4月、軽自動車税が引き上げ――軽自動車(の新車)は売れなくなる?

 2015年4月販売の新車からは、軽自動車税が従来の7200円から1万800円へ引き上げられる。「4月販売の新車から」とは、「それ以前に売られたクルマは今後も従来通り7200円でOK」という意味だ。つまり現在市場に出回っている中古車や、3月中に納車されたクルマは今回は引き上げの対象にならず、来年以降も毎年7200円で済むことになる。1回だけではなく、今後もずっと毎年の税額が違うので累積金額で考えると大きい。後々中古車として売るときも、税額の有利さが査定に影響してくる可能性は高い。

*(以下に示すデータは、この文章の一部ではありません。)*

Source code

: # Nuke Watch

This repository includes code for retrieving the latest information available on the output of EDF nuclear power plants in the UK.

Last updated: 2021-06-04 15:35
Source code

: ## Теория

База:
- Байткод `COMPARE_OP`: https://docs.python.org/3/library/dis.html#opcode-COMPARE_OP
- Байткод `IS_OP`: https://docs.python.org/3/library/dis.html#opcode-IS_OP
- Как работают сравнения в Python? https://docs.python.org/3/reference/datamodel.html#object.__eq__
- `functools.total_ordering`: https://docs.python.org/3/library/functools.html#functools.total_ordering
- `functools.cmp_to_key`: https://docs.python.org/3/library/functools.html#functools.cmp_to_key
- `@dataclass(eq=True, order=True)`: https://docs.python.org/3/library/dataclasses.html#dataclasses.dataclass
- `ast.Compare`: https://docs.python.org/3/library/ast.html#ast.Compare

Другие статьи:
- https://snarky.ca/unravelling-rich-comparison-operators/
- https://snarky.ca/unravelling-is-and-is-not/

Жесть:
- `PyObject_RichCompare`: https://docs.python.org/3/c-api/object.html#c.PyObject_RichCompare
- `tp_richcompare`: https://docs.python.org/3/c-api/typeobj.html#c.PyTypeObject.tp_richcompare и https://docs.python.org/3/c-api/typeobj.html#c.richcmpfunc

 つまり軽自動車の躍進は、サイズと動力性能が実用上問題ないところまで引き上げられた一方、維持費がさまざまな面で有利だったため、トータルでのお買い得感が非常に高かった、というのが理由だった。今回、その安い維持費の中心的存在である税金が引き上げられることになった。

 こうなると、4月以降も新車の軽自動車が販売好調だと予想する人はいないだろう。メーカーもそんなことは分かっている。そもそも今回の軽自動車税の引き上げは、一回で終わるかどうかが分からない。シェア比率40パーセントに達した軽自動車の現状から考えて、今後もこれまで通り例外的に安い税額を設定していくのは難しい。再度の引き上げも十分考えられる。

 今後、「維持費の有利さ」がなくなる見込みの中で、軽自動車メーカー各社はどのように戦っていくつもりだろうか?